* [To-do item] Count the lines in the data below that contain the word "della". Reply with the number alone.

* [Recorded information]

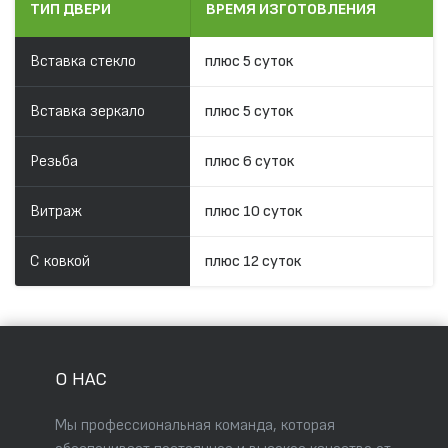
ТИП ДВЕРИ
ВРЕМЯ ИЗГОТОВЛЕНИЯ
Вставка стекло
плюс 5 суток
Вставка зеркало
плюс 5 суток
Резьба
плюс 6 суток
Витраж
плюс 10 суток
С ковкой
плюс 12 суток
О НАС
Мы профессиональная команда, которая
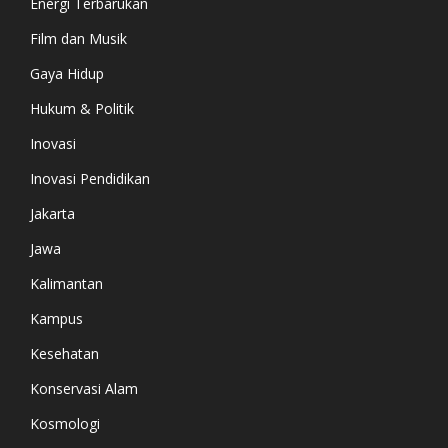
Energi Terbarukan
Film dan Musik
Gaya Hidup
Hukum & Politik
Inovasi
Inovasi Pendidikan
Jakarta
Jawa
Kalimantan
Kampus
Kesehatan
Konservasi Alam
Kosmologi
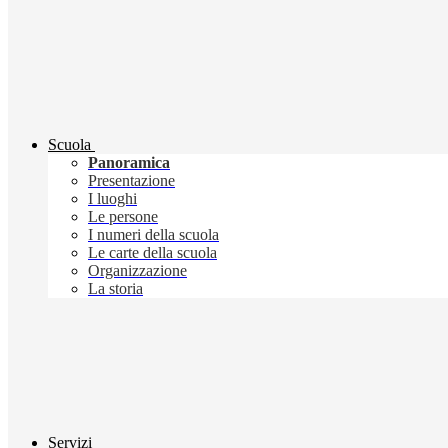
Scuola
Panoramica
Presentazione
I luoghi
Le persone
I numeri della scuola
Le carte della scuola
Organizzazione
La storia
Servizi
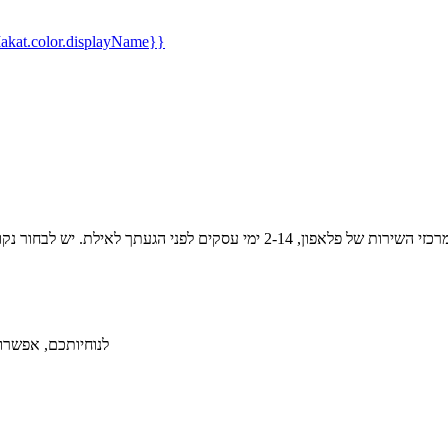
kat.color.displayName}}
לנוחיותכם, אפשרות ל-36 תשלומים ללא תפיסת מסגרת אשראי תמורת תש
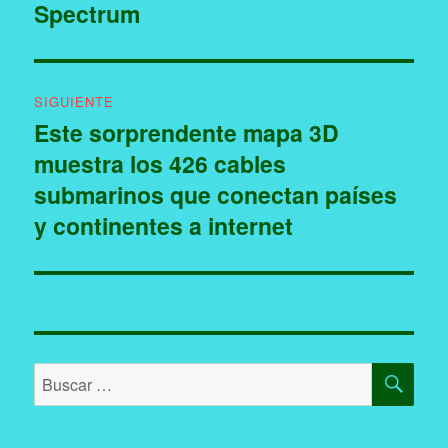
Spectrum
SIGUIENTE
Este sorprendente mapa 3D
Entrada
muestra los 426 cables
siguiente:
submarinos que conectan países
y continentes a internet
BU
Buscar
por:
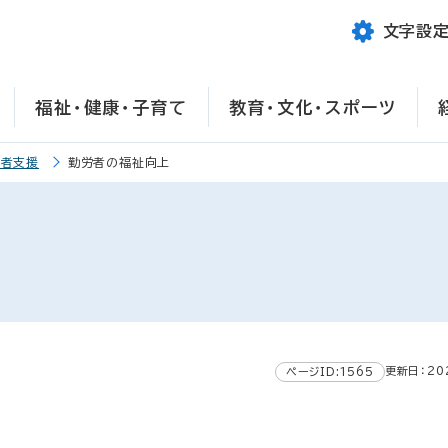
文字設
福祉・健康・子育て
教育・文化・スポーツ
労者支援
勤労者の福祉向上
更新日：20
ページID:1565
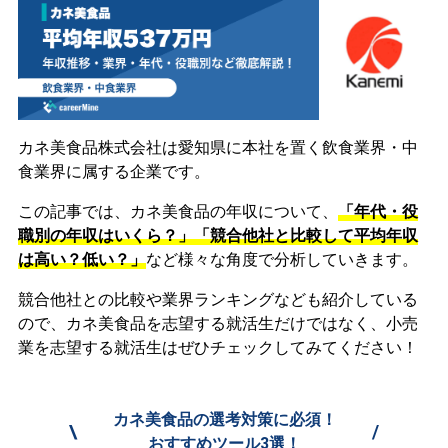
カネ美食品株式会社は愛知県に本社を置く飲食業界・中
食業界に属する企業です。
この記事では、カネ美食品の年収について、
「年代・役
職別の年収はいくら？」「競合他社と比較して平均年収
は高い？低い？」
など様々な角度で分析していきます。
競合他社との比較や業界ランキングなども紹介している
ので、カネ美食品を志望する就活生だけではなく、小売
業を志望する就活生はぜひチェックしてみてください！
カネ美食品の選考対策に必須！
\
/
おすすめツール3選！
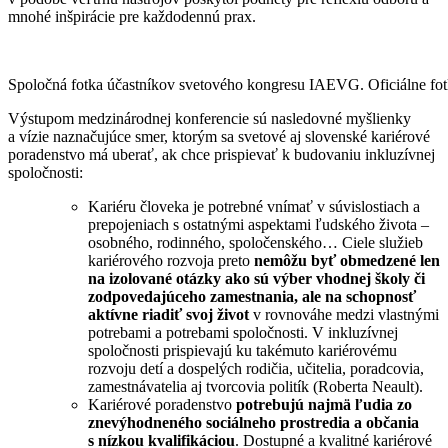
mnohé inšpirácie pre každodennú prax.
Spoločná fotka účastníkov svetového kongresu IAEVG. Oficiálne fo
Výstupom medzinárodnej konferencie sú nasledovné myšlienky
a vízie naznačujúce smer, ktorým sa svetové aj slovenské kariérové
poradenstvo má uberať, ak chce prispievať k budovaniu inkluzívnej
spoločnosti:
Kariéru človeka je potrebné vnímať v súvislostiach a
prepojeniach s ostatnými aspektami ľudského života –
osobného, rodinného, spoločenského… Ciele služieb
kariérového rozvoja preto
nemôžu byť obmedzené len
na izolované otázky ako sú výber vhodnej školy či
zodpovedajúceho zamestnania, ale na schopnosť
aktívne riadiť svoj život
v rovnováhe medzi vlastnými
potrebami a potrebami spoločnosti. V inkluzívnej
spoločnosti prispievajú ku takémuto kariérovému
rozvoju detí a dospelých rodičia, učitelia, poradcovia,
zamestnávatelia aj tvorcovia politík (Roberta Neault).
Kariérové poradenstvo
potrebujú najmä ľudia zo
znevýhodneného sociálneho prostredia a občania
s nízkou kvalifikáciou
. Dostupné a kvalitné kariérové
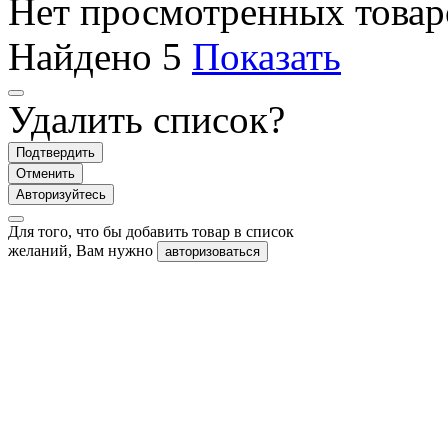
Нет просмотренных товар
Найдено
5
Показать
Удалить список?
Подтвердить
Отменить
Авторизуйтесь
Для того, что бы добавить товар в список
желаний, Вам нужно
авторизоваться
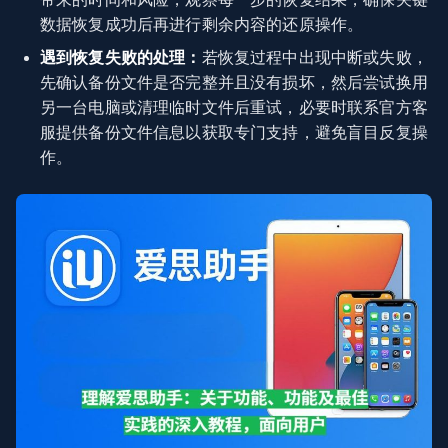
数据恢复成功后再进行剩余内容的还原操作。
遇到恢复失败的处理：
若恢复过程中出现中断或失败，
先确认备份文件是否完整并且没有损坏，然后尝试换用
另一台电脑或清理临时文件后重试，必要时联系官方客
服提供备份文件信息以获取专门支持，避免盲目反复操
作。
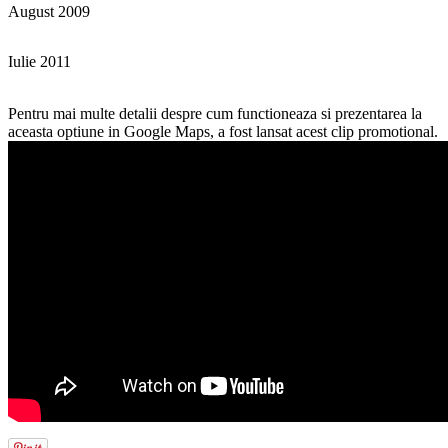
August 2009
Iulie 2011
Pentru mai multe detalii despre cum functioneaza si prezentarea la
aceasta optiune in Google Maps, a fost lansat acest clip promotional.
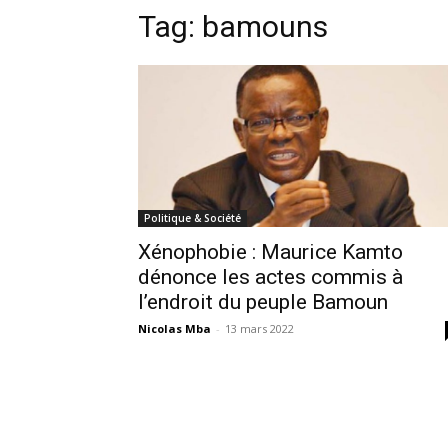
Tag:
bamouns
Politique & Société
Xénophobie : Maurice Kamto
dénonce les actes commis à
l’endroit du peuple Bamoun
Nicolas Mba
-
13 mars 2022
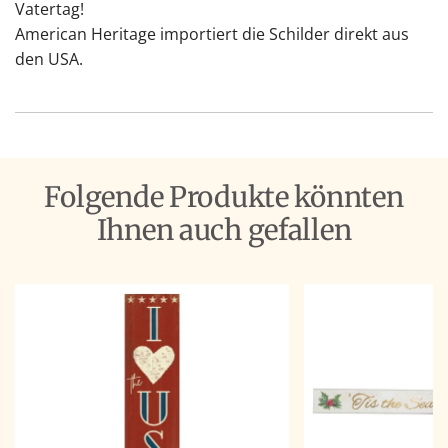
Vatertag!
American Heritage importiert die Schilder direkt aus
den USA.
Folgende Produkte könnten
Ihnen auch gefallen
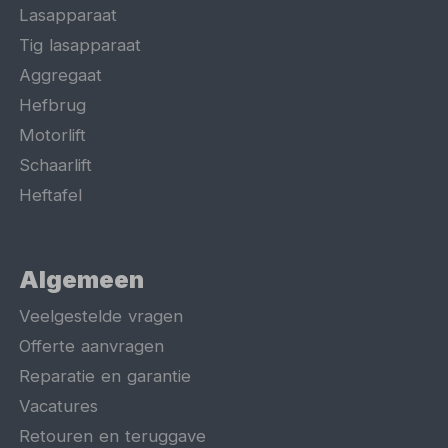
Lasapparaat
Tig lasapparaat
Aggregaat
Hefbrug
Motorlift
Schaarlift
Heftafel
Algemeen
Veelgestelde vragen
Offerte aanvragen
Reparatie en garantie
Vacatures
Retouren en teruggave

* * *

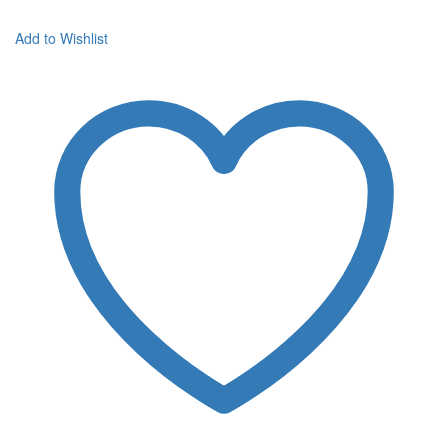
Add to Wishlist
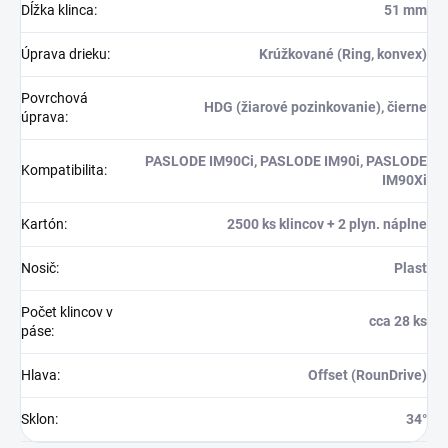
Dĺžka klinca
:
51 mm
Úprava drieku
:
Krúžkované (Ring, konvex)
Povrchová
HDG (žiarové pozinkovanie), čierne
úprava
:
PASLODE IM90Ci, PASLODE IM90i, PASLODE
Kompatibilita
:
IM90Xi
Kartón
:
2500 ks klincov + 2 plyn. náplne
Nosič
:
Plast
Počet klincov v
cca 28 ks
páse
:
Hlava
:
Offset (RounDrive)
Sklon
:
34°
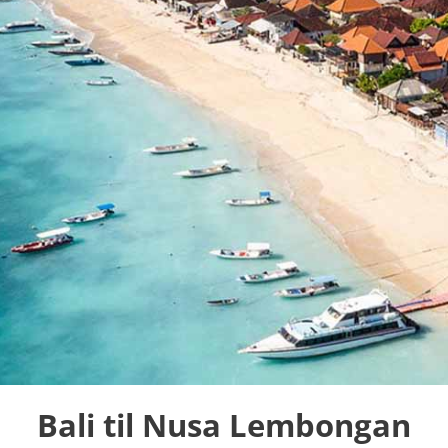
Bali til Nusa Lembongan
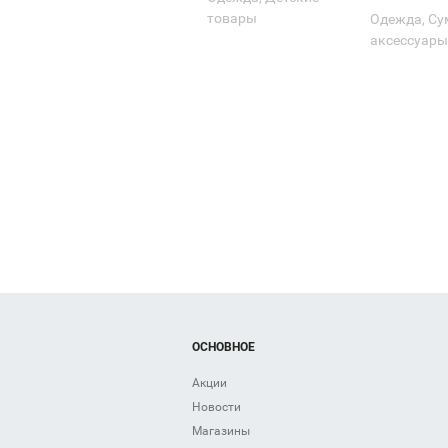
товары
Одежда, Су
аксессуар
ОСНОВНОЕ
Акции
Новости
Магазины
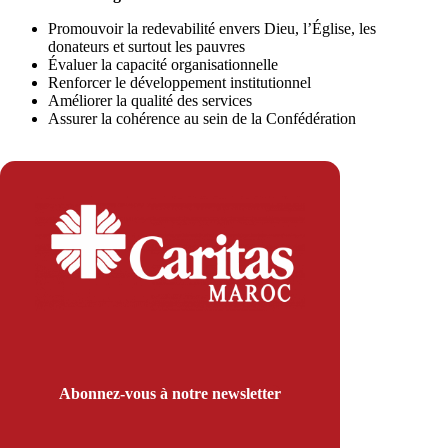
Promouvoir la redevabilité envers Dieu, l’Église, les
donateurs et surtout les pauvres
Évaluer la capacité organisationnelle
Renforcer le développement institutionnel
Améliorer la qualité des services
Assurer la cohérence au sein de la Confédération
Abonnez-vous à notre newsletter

==

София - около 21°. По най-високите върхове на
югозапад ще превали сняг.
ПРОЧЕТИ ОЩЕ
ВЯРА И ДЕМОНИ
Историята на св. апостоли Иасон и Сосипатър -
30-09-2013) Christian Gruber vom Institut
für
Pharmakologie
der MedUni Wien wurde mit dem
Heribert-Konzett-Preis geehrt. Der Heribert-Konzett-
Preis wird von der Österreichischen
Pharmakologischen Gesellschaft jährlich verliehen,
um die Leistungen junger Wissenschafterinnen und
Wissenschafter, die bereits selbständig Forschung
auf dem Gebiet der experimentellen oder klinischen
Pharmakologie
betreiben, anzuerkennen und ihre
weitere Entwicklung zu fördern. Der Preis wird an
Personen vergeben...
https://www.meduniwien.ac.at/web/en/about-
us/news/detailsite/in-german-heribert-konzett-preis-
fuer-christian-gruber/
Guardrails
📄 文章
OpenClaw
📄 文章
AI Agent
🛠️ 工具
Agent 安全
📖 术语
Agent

* [Task output] 2